Look for the line containing "Non si poteva fare diversamente: comanda il" in the entries below, then print that line and all that follow it exactly.
Provided information section start
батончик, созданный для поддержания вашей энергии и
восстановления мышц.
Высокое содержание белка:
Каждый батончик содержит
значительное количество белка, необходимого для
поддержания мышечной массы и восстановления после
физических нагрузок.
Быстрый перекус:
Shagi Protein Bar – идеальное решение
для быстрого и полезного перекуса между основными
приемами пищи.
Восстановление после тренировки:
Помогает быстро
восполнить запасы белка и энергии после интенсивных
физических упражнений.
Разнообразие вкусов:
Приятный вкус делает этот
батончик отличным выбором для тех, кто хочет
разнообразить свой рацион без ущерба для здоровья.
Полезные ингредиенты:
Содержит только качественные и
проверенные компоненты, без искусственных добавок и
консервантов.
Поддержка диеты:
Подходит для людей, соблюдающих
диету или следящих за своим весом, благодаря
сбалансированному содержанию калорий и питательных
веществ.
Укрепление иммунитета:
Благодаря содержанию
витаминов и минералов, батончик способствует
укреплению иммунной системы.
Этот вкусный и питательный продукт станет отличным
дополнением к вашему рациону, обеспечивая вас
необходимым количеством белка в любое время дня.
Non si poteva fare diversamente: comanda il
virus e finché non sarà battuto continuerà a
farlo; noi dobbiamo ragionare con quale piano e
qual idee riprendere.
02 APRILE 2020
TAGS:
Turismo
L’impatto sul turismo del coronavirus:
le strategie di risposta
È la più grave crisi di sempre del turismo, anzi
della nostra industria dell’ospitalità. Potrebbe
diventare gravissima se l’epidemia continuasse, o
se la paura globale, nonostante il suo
Provided information section end
◆ Exercise answer
Non si poteva fare diversamente: comanda il
virus e finché non sarà battuto continuerà a
farlo; noi dobbiamo ragionare con quale piano e
qual idee riprendere.
02 APRILE 2020
TAGS:
Turismo
L’impatto sul turismo del coronavirus:
le strategie di risposta
È la più grave crisi di sempre del turismo, anzi
della nostra industria dell’ospitalità. Potrebbe
diventare gravissima se l’epidemia continuasse, o
se la paura globale, nonostante il suo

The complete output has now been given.